## GIVEN EXERCISE
From the article on the folk song "Darlin' Cory" below, list every performer it names as having recorded the song, with the title each used and the year of the recording.

## PAGE EXTRACT
+--

- Other name: "Darling Corey", etc.
- Catalogue: Roud 5723
- Recorded: 1927: U.S.

= Darlin' Cory =

American folk song

"Darlin' Cory" (also "Darling Corey" or "Darling Cora") (Roud 5723) is an American folk song about love, loss, and moonshine. It is similar in theme to "Little Maggie" and "The Gambling Man" but is not considered the same as those songs.

==Early printed versions==
The earliest published version of "Darlin' Corey" occurs as verses within the song "The Gambling Man", collected from oral tradition by folklorist Cecil Sharp, as sung by Mrs. Clercy Deeton, at Mine Fork, Burnsville, N.C., on Sept. 19, 1918. (Note: It occurs only in version B of this song (i.e., "The Gambling Man"), published as No. 152 (with tune) in English Folk Songs from the Southern Appalachians (1936).) The text (without tune) was also published as "Little Cora" in Harvey H. Fuson's Ballads of the Kentucky Highlands (London, 1931). A version from the singing of Aunt Molly Jackson appears in the book Our Singing Country (1941) by John A. Lomax and Alan Lomax. It is also included in Folk Song, U.S.A. by John A. and Alan Lomax, Charles Seeger and Ruth Crawford Seeger (Duell, Sloan and Pearce, 1947), pp. 310–311.

==Early recordings==
The first known commercial audio recording was made by Clarence Gill as "Little Corey" on January 6, 1927, but was rejected by the record company and never released. A few months later, folk singer Buell Kazee recorded it as "Darling Cora" on April 20, 1927 (Brunswick 154). Later the same year, on July 29, 1927, at the famous Bristol Sessions an influential version was recorded by B. F. Shelton as "Darlin' Cora" (Victor 35838). Other early recordings are "Little Lulie" by Dick Justice (1929) and "Darling Corey", released as a single by the Monroe Brothers in 1936.

In 1941, The Monroe Brothers' version was included in a landmark 5-disc compilation, Smoky Mountain Ballads, produced and annotated by noted folklorist John A. Lomax (Victor Records). Whereas the earlier, "hillybilly" records had been marketed regionally, "Smoky Mountain Ballads" was intended for broad, urban audiences. It comprised reissues of ten comparatively recent commercially issued hillbilly recordings from the 1930s, including, in addition to the performance of "Darlin' Cory" by the Monroe Brothers, songs by the Carter Family, Uncle Dave Macon, Mainer's Mountaineers, and other Southeastern performers. Smoky Mountain Ballads became a staple in the repertoires of 1940s and early '50s folk music revival singers such as Pete Seeger, who was meticulous in crediting his sources and urged that people copy them and not him. That same year on May 28, 1941, Burl Ives also recorded "Darlin' Cory" for his debut album Okeh Presents the Wayfaring Stranger (issued August 1941 with liner notes by Alan Lomax).

+--

## EXCERPTED DATA

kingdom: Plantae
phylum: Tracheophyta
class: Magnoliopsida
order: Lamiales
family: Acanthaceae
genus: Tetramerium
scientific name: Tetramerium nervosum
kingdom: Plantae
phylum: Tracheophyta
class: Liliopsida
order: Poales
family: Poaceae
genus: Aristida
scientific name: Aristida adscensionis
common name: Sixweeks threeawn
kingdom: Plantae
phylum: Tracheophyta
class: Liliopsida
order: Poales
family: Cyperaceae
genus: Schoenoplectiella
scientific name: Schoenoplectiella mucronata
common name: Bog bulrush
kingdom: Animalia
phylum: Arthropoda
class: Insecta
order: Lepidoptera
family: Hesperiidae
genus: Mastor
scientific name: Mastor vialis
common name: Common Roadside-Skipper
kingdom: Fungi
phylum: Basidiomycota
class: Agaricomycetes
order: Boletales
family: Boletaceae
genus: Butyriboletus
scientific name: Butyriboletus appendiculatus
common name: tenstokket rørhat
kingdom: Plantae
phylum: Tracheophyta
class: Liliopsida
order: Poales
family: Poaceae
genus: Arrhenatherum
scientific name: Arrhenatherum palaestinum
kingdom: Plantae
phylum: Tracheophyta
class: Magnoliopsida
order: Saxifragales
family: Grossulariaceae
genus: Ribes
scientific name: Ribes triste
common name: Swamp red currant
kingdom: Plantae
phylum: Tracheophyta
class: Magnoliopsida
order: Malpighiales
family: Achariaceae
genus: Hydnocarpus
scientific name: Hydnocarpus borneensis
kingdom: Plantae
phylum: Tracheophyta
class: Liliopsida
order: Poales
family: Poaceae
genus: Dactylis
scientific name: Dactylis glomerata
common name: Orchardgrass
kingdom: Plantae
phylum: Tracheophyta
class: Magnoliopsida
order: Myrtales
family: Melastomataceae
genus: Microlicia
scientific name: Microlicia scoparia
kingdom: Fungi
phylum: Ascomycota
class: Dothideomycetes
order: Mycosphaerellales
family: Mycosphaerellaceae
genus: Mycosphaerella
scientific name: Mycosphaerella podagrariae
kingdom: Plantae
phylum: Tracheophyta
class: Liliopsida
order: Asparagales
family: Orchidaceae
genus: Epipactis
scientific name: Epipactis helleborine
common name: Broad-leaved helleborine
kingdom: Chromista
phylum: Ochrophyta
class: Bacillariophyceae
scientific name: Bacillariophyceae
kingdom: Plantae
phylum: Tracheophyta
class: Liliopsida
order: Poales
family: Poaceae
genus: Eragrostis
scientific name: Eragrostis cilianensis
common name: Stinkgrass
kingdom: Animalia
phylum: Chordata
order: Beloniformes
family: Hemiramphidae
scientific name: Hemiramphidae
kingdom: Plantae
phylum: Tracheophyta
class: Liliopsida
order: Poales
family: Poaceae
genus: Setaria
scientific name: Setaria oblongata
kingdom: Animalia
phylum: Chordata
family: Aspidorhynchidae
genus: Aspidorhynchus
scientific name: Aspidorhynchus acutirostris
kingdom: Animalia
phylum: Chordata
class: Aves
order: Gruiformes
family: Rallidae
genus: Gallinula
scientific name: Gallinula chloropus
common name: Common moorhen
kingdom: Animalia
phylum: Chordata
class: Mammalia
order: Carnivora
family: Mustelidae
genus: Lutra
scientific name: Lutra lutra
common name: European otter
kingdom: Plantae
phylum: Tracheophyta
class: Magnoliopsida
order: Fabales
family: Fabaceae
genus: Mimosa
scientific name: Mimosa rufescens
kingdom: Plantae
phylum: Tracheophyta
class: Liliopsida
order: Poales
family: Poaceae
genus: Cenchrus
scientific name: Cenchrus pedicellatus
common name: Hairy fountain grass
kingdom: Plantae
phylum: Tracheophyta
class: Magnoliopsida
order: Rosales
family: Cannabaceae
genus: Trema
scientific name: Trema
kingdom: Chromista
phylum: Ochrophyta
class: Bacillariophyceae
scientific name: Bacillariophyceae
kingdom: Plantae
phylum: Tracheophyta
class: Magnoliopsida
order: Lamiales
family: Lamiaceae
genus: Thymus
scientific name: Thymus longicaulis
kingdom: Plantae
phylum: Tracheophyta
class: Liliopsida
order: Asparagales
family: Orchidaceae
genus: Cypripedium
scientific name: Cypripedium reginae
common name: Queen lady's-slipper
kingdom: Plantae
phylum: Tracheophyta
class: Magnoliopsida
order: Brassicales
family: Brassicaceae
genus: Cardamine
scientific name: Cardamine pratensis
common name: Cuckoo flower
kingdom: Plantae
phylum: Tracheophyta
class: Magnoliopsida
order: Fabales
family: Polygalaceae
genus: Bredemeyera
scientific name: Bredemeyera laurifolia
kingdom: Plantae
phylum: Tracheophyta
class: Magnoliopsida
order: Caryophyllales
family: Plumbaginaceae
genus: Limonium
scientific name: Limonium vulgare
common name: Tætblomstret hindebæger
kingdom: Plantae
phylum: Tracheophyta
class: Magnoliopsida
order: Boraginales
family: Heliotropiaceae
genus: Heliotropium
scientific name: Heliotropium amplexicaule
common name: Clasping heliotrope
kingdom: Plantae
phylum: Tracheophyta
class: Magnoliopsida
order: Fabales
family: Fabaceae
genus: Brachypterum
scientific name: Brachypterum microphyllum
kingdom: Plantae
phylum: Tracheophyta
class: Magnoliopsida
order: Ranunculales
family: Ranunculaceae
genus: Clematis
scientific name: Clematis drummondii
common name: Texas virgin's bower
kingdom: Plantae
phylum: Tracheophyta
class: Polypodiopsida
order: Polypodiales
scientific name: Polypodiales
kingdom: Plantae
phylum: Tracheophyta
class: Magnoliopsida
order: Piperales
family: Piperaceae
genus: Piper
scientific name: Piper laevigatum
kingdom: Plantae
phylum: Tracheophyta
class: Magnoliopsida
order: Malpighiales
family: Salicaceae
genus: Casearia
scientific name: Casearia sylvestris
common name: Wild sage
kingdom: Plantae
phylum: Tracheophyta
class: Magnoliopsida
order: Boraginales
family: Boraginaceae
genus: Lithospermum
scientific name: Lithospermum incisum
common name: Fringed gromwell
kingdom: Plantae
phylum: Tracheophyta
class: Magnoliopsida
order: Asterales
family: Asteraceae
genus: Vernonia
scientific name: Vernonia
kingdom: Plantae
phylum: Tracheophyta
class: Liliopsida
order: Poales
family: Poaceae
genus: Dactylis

+--

## FULL SOLUTION
- Clarence Gill: "Little Corey," 1927
- Buell Kazee: "Darling Cora," 1927
- B. F. Shelton: "Darlin' Cora," 1927
- Dick Justice: "Little Lulie," 1929
- The Monroe Brothers: "Darling Corey," 1936
- Burl Ives: "Darlin' Cory," 1941